March 2020 Archives

Tue Mar 31 21:16:42 EDT 2020

Items of Interest

Various web links I found to be of interest recently.

  • The Trashy Secret of Plastic Bag Bans

    Skeptoid Podcast

    • Myth #1: Plastic carryout bags contribute to ocean plastics
    • Myth #2: Bans decrease the amount of disposable plastic leaving the supermarket
    • Myth #3: Plastic bags are worse for the environment than other options

    And so the final conclusion on the subject of plastic bag bans is that the best solution - supported by climate science, ecology, economic theory, and proven by experimentation - is to continue to allow lightweight single-use bags to be provided for a fee by retail merchants, and to encourage shoppers to reuse durable reusable plastic bags.

  • Also for more information see: Pros and Cons of the Plastic Bag Ban Debate and
    Plastic Bag Bans and the Coronavirus - How Are They Related?

  • Capuchin monkeys reject unequal pay

    Old but still hilarious video illustrating the case for fairness and why inequality is a problem.

  • Crony Capitalism & the Case for Labor Unions

    The process by which business seeks government intervention to sustain long-term economic profit is called "rent seeking." The outcome of successful rent seeking is "crony capitalism," that is, when the government intervenes on behalf of business to allow it to sustain economic profit.
    ...
    The existence of crony capitalism is not an all-or-nothing affair. Crony capitalism can exist alongside a robust competitive sector. This is called a "dual economy." In the crony sector economic profits exist; in the competitive sector economic profits do not exist. In the competitive sector putative economic profits get dissipated to everyone through lower prices. In the crony sector, business owners are able to keep economic profits for themselves.
    ...
    Given what exists today, and what has existed for the last century in the U.S., the probability of successfully forming a political coalition that would systematically root out crony capitalism in the U.S. political system is close to zero. On the other hand, successful political coalitions supporting labor unions existed in the past, and continue today (albeit in a weakened form).

  • Wall Street Can’t Burn Bernie

    Jeffrey D. Sachs

    America's plutocrats and their media allies are certain that US presidential candidate Bernie Sanders is unelectable, or that, if somehow elected, he would bring about the collapse of the republic. This disdain is both telling and absurd.
    ...
    In Europe, Sanders would be a mainstream social democrat. He wants to restore some basic decency to American life: universal publicly financed health care; above-poverty wages for full-time workers, along with basic benefits such as family leave for infants and paid leave for illness; college education that does not drive young adults into lifelong debt; elections that billionaires cannot buy; and public policy determined by public opinion, not corporate lobbying (which reached $3.47 billion in the United States in 2019).

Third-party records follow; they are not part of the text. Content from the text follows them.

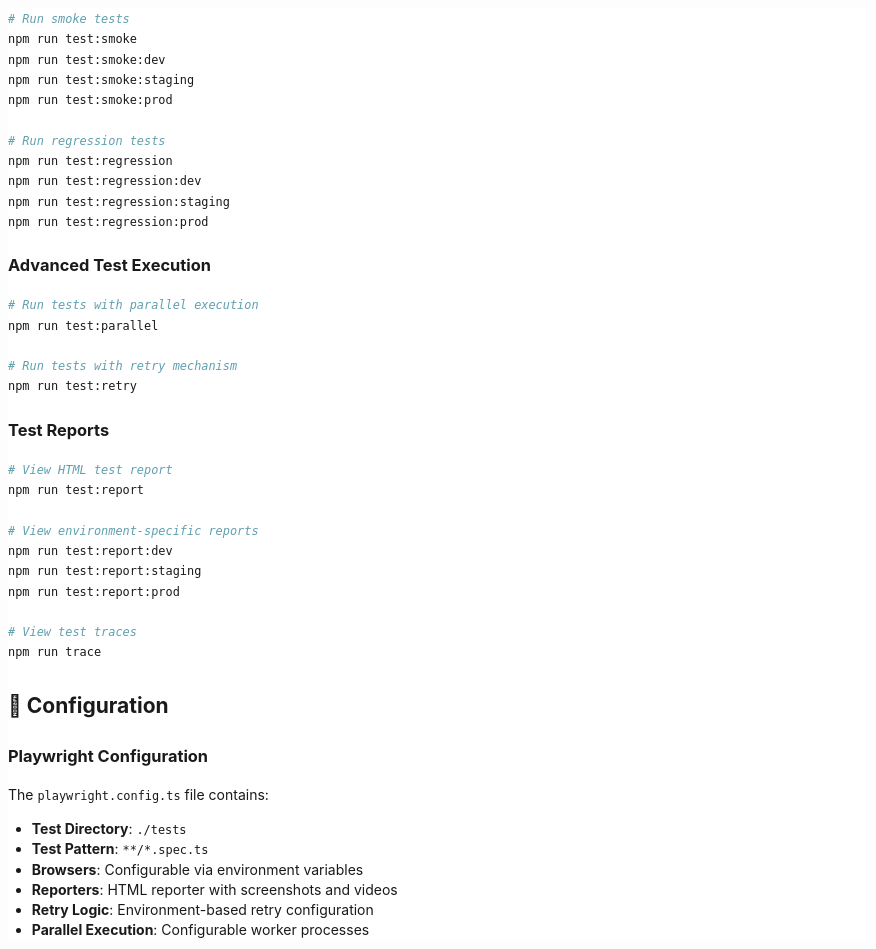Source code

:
```bash
# Run smoke tests
npm run test:smoke
npm run test:smoke:dev
npm run test:smoke:staging
npm run test:smoke:prod

# Run regression tests
npm run test:regression
npm run test:regression:dev
npm run test:regression:staging
npm run test:regression:prod
```

### Advanced Test Execution

```bash
# Run tests with parallel execution
npm run test:parallel

# Run tests with retry mechanism
npm run test:retry

```

### Test Reports

```bash
# View HTML test report
npm run test:report

# View environment-specific reports
npm run test:report:dev
npm run test:report:staging
npm run test:report:prod

# View test traces
npm run trace
```

## 🔧 Configuration

### Playwright Configuration

The `playwright.config.ts` file contains:

- **Test Directory**: `./tests`
- **Test Pattern**: `**/*.spec.ts`
- **Browsers**: Configurable via environment variables
- **Reporters**: HTML reporter with screenshots and videos
- **Retry Logic**: Environment-based retry configuration
- **Parallel Execution**: Configurable worker processes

  • Gmail: Swinging the Vote?

    Google's black box algorithm controls which political emails land in your main inbox. For 2020 presidential candidates, the differences are stark.

  • Reducing Administrative Costs in U.S. Health Care

    Administrative costs account for one-quarter to one-third of total health-care spending in the United States-far greater than the amount necessary to deliver effective health care. Excessive administrative burden results in higher costs for physicians, insurers, and patients alike.
    ...
    Cutler proposes several reforms to the U.S. health-care system aimed at reducing administrative costs. Specifically, his proposal would establish a clearinghouse for bill submission, simplify prior authorization, harmonize quality reporting, and enhance data interoperability in the health-care system. Cutler's proposal to lower administrative costs could save $50 billion annually.

  • Do We Have Minds of Our Own?

    The strange, startling, and competing explanations for human--and possibly nonhuman--consciousness.

    In his new book, "Rethinking Consciousness: A Scientific Theory of Subjective Experience," the neuroscientist and psychologist Michael Graziano writes that consciousness is simply a mental illusion, a simplified interface that humans evolved as a survival strategy in order to model the processes of the brain.
    ...
    One of its pioneers, the neuroscientist Christof Koch, has a new book, "The Feeling of Life Itself: Why Consciousness Is Widespread but Can't Be Computed," in which he argues that consciousness is not unique to humans but exists throughout the animal kingdom and the insect world, and even at the microphysical level.